*** Opening Given text ***

You know those “time-capsules” you buried in your backyard as a kid? The ones you unearthed the following week, upon realizing it was your favourite GI Joe’s action figure you put in that box (and cynical, anti-imperialist, you-of-twenty-years-from-then would probably discard it with a sneer, anyway)…
Well, I got my time-capsule back two weeks ago. Seventy kilos of it, to be exact. It wasn’t buried in my parents garden (I’m pretty sure my mum wouldn’t had let me dig a hole that size), but sitting in a storage facility for the past 15 years, whence I was kindly asked to come pick it up for good, last month.
Half is stuff that I should have binned, long before I even embarked on my current regime of bi-yearly intercontinental moves. The other half, I probably cared for, but decided wouldn’t fit in with the furniture of a decrepit London warehouse. At any rate, I have already started working my way through, slimming it down to a box and half, which, according to current life principles, will also have to go before next Spring (OK, maybe I’ll keep some of the books).
But before I complete my last round of recycling/discarding, I felt I could document some of those memorabilia, if not for their historical value, at least for the sake of providing a few laughs at the expense of the hopelessly dorky 11-year old I was. Yes, I know this might come as a bit of a shock to you, dear reader, but I wasn’t always this shiny beacon of elegance and hipster good-taste that I have matured into over the years. To tell the truth, only one thing comes to mind when contemplating some of the evidence: how the hell didn’t I get beaten up more often as a kid?
Sure, I could just play it cute and show you all those wacky serious adult books I read back then and marvel with mock-disapproval at little young prodigy Dave’s precocious readings (yes, I read all those Nietzsche’s books when I was 12, no I didn’t understand half of it, but it sure pissed the hell out of my grandmother and that was good enough for me)…
But when I say dorky, trust me I mean it. And it is with no secret pride whatsoever that I present you with:
My programming books collection!

*** Closing Given text ***
*** Opening Material supplied ***

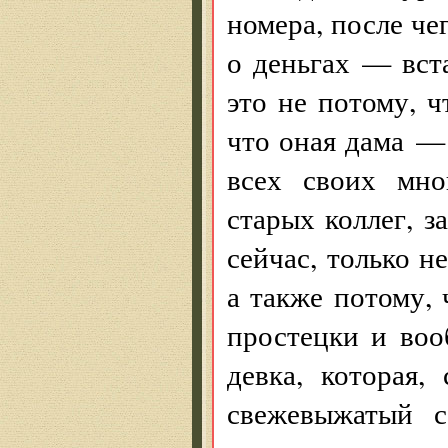
номера, после че
о деньгах — вста
это не потому, ч
что оная дама —
всех своих мно
старых коллег, з
сейчас, только н
а также потому, 
простецки и воо
девка, которая,
свежевыжатый с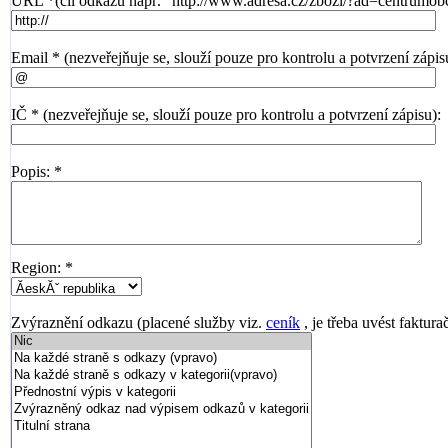
URL *(cíl odkazu např. "http://www.adresa.cz/zbozi/?ad=centrumob
Email * (nezveřejňuje se, slouží pouze pro kontrolu a potvrzení zápis
IČ * (nezveřejňuje se, slouží pouze pro kontrolu a potvrzení zápisu):
Popis: *
Region: *
Zvýraznění odkazu (placené služby viz.
ceník
, je třeba uvést faktura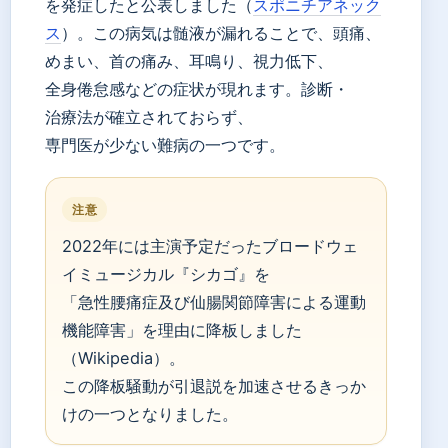
を発症したと公表しました（
スポニチアネック
ス
）。この病気は髄液が漏れることで、頭痛、
めまい、首の痛み、耳鳴り、視力低下、
全身倦怠感などの症状が現れます。診断・
治療法が確立されておらず、
専門医が少ない難病の一つです。
注意
2022年には主演予定だったブロードウェ
イミュージカル『シカゴ』を
「急性腰痛症及び仙腸関節障害による運動
機能障害」を理由に降板しました
（Wikipedia）。
この降板騒動が引退説を加速させるきっか
けの一つとなりました。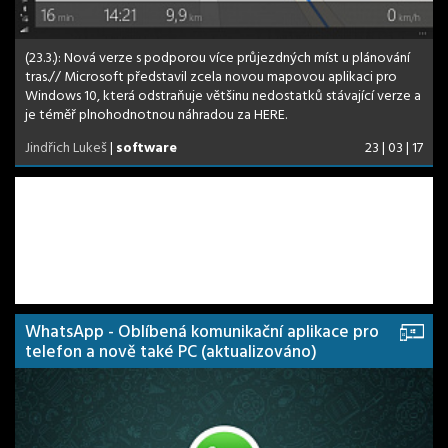
(23.3.): Nová verze s podporou více průjezdných míst u plánování
tras.// Microsoft představil zcela novou mapovou aplikaci pro
Windows 10, která odstraňuje většinu nedostatků stávající verze a
je téměř plnohodnotnou náhradou za HERE.
Jindřich Lukeš
|
software
23 | 03 | 17
WhatsApp - Oblíbená komunikační aplikace pro
telefon a nově také PC (aktualizováno)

*** Closing Material supplied ***

Task item
Copy out the time-capsule post above word for word, from its first sentence to its last.

Response to this exercise
You know those “time-capsules” you buried in your backyard as a kid? The ones you unearthed the following week, upon realizing it was your favourite GI Joe’s action figure you put in that box (and cynical, anti-imperialist, you-of-twenty-years-from-then would probably discard it with a sneer, anyway)…
Well, I got my time-capsule back two weeks ago. Seventy kilos of it, to be exact. It wasn’t buried in my parents garden (I’m pretty sure my mum wouldn’t had let me dig a hole that size), but sitting in a storage facility for the past 15 years, whence I was kindly asked to come pick it up for good, last month.
Half is stuff that I should have binned, long before I even embarked on my current regime of bi-yearly intercontinental moves. The other half, I probably cared for, but decided wouldn’t fit in with the furniture of a decrepit London warehouse. At any rate, I have already started working my way through, slimming it down to a box and half, which, according to current life principles, will also have to go before next Spring (OK, maybe I’ll keep some of the books).
But before I complete my last round of recycling/discarding, I felt I could document some of those memorabilia, if not for their historical value, at least for the sake of providing a few laughs at the expense of the hopelessly dorky 11-year old I was. Yes, I know this might come as a bit of a shock to you, dear reader, but I wasn’t always this shiny beacon of elegance and hipster good-taste that I have matured into over the years. To tell the truth, only one thing comes to mind when contemplating some of the evidence: how the hell didn’t I get beaten up more often as a kid?
Sure, I could just play it cute and show you all those wacky serious adult books I read back then and marvel with mock-disapproval at little young prodigy Dave’s precocious readings (yes, I read all those Nietzsche’s books when I was 12, no I didn’t understand half of it, but it sure pissed the hell out of my grandmother and that was good enough for me)…
But when I say dorky, trust me I mean it. And it is with no secret pride whatsoever that I present you with:
My programming books collection!